Berdasarkan data yang dihimpun Subdit Syariah Direktorat Pranata dan Tatalaksana Perkara Perdata Agama, lima perkara tersebut tersebar di Jawa Tengah dua perkara dan sisanya di Yogyakarta.

"Hingga akhir tahun 2011, satu perkara di wilayah Jawa Tengah sudah diputus dan satu perkara masih dalam proses. Sementara itu, di wilayah Yogyakarta, perkara yang sudah diputus baru satu dan dua lainnya masih disidangkan," tulis humas Mahkamah Agung seperti dilansir dalam situsnya, Selasa (22/5/2012).

Dibandingkan dengan jumlah perkara keseluruhan yang ditangani peradilan agama, jumlah perkara ekonomi syariah sangat minim. Selama 2011, pengadilan tingkat pertama di lingkungan peradilan agama menerima 363.041 perkara. Dari jumlah itu, lebih dari 90% merupakan perkara yang berkaitan dengan sengketa perkawinan.

"Minimnya perkara ekonomi syariah itu juga berbanding terbalik dengan upaya-upaya yang telah dilakukan kalangan peradilan agama untuk menyongsong kewenangan baru di bidang sengketa ekonomi syariah tersebut," ujarnya.

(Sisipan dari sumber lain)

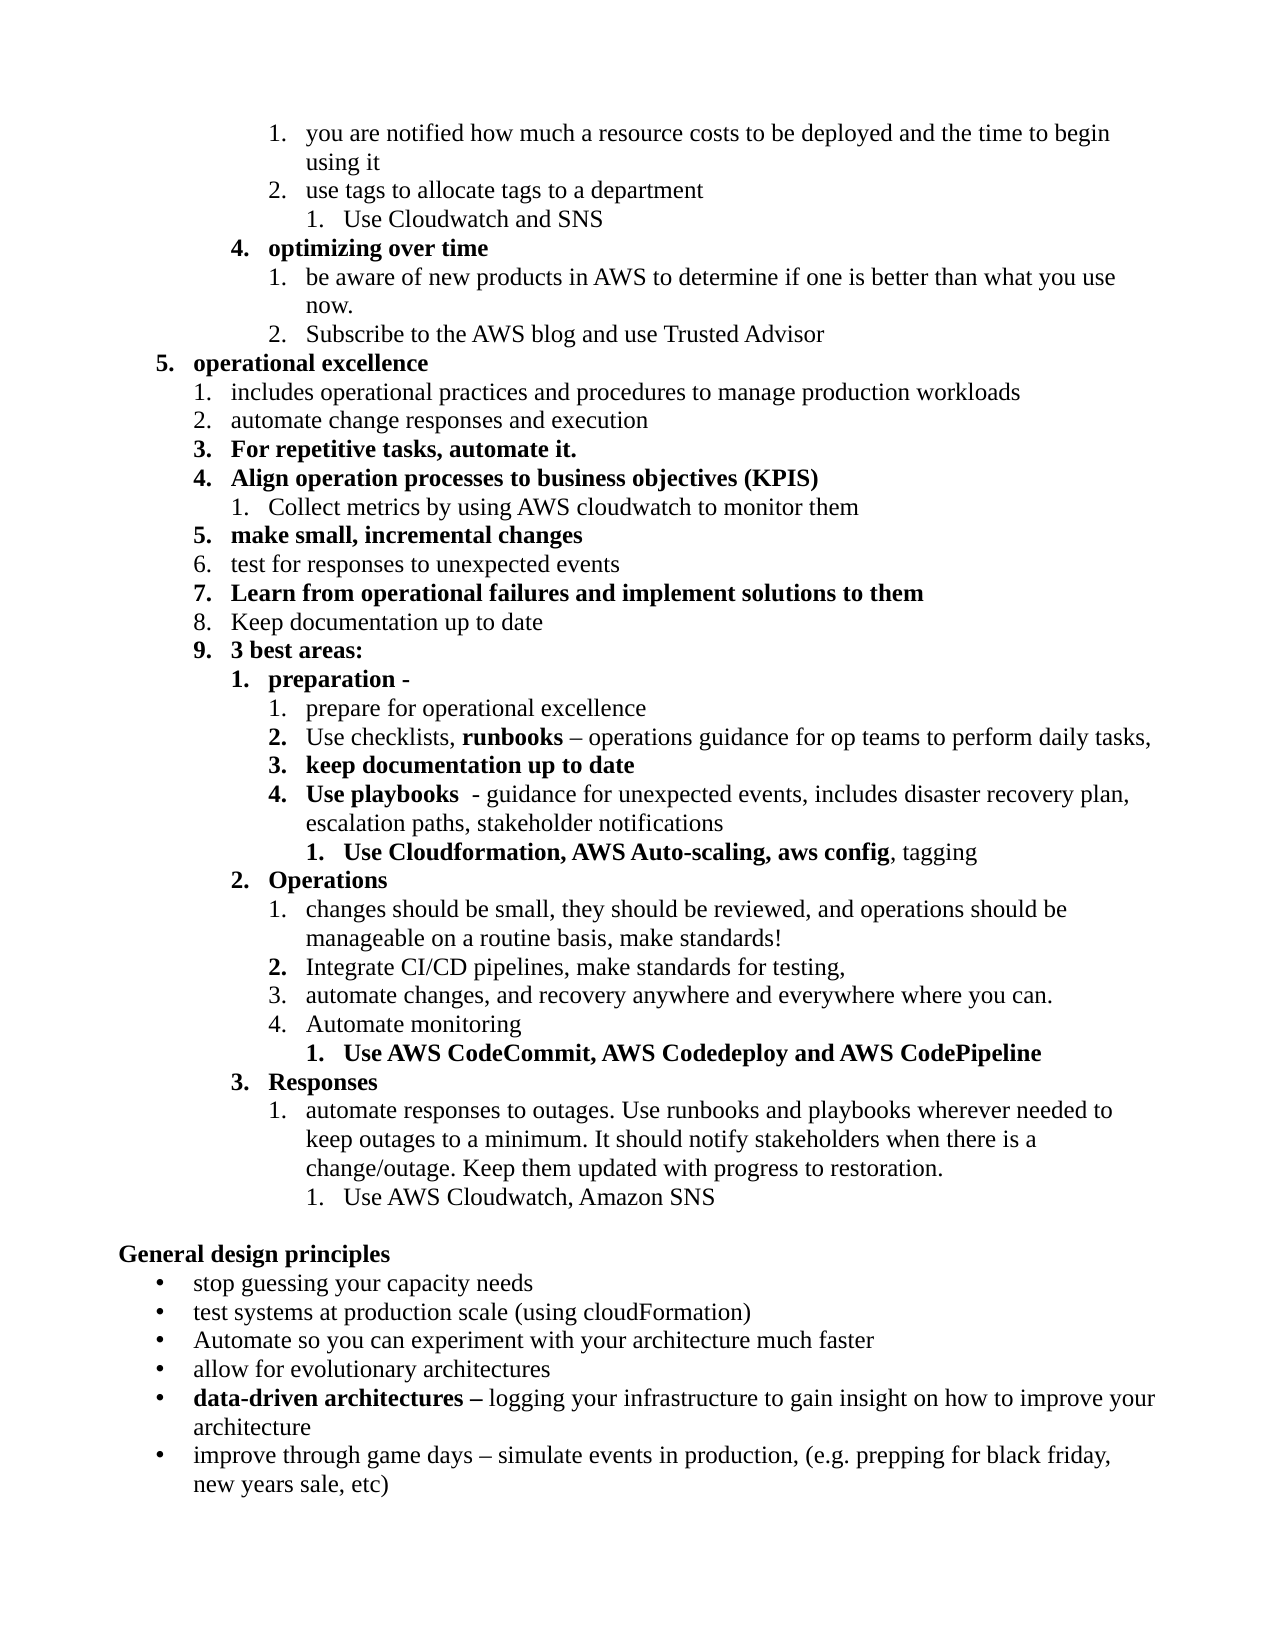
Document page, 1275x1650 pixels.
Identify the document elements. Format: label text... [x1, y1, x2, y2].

list Use checklists, runbooks – operations guidance for op teams to perform daily tasks, [268, 722, 1157, 751]
list use tags to allocate tags to a department [268, 176, 1157, 204]
list Automate so you can experiment with your architecture much faster [156, 1326, 1157, 1354]
list Use Cloudformation, AWS Auto-scaling, aws config, tagging [306, 837, 1157, 866]
list operational excellence [156, 348, 1157, 377]
list Align operation processes to business objectives (KPIS) [193, 463, 1157, 492]
list Use AWS Cloudwatch, Amazon SNS [306, 1182, 1157, 1211]
list Use Cloudwatch and SNS [306, 204, 1157, 233]
list Keep documentation up to date [193, 607, 1157, 636]
list test systems at production scale (using cloudFormation) [156, 1297, 1157, 1326]
list keep documentation up to date [268, 751, 1157, 779]
list includes operational practices and procedures to manage production workloads [193, 377, 1157, 406]
list be aware of new products in AWS to determine if one is better than what you use now. [268, 262, 1157, 319]
list automate change responses and execution [193, 406, 1157, 434]
list For repetitive tasks, automate it. [193, 434, 1157, 463]
list prepare for operational excellence [268, 693, 1157, 722]
list optimizing over time [231, 233, 1157, 262]
text General design principles [118, 1239, 1157, 1268]
list Use AWS CodeCommit, AWS Codedeploy and AWS CodePipeline [306, 1038, 1157, 1067]
list test for responses to unexpected events [193, 549, 1157, 578]
list automate changes, and recovery anywhere and everywhere where you can. [268, 981, 1157, 1009]
list changes should be small, they should be reviewed, and operations should be manageable on a routine basis, make standards! [268, 894, 1157, 952]
list Integrate CI/CD pipelines, make standards for testing, [268, 952, 1157, 981]
list Subscribe to the AWS blog and use Trusted Advisor [268, 319, 1157, 348]
list Responses [231, 1067, 1157, 1096]
list 3 best areas: [193, 636, 1157, 664]
list automate responses to outages. Use runbooks and playbooks wherever needed to keep outages to a minimum. It should notify stakeholders when there is a change/outage. Keep them updated with progress to restoration. [268, 1096, 1157, 1182]
list you are notified how much a resource costs to be deployed and the time to begin using it [268, 118, 1157, 176]
list allow for evolutionary architectures [156, 1354, 1157, 1383]
list improve through game days – simulate events in production, (e.g. prepping for black friday, new years sale, etc) [156, 1441, 1157, 1498]
list Operations [231, 866, 1157, 894]
list stop guessing your capacity needs [156, 1268, 1157, 1297]
list Use playbooks - guidance for unexpected events, includes disaster recovery plan, escalation paths, stakeholder notifications [268, 779, 1157, 837]
list Learn from operational failures and implement solutions to them [193, 578, 1157, 607]
list data-driven architectures – logging your infrastructure to gain insight on how to improve your architecture [156, 1383, 1157, 1441]
list make small, incremental changes [193, 521, 1157, 549]
list Collect metrics by using AWS cloudwatch to monitor them [231, 492, 1157, 521]
list Automate monitoring [268, 1009, 1157, 1038]
list preparation - [231, 664, 1157, 693]
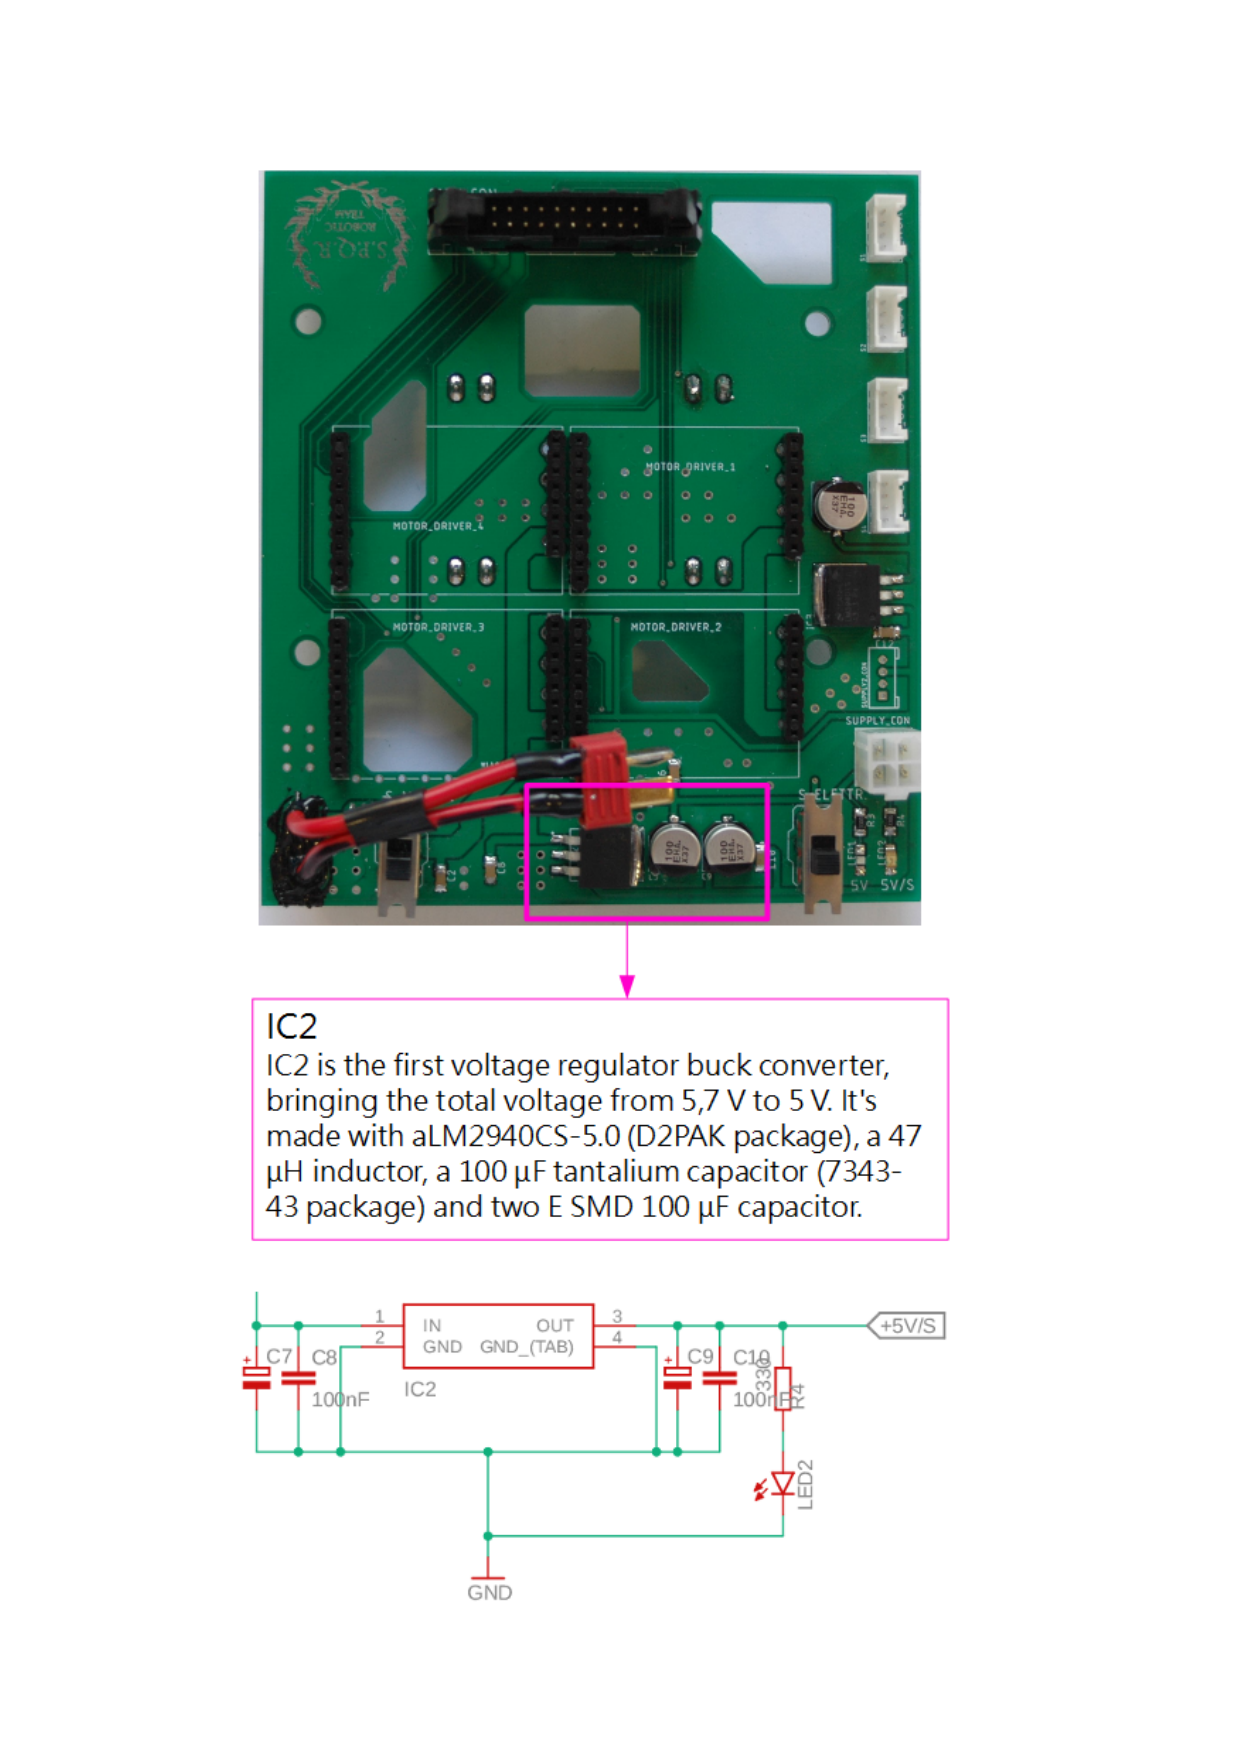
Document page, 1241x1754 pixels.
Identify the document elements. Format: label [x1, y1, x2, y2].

Padahal, banyak hakim peradilan agama yang menempuh studi S2 dan S3 dengan memfokuskan diri pada bidang ekonomi syariah. Berbagai pelatihan pun diselenggarakan. "Beberapa di antara pelatihan itu bahkan difasilitasi oleh negara Timur Tengah seperti Saudi Arabia dan Sudan," paparnya.

Sedikitnya perkara yang masuk ke pengadilan di duga karena banyaknya opsi penyelesaian sengketa ekonomi syariah. Selain melalui jalur litigasi di peradilan agama, sengketa ekonomi syariah memang dapat pula diselesaikan melalui jalur non-litigasi, misalnya dengan mediasi atau arbitrase.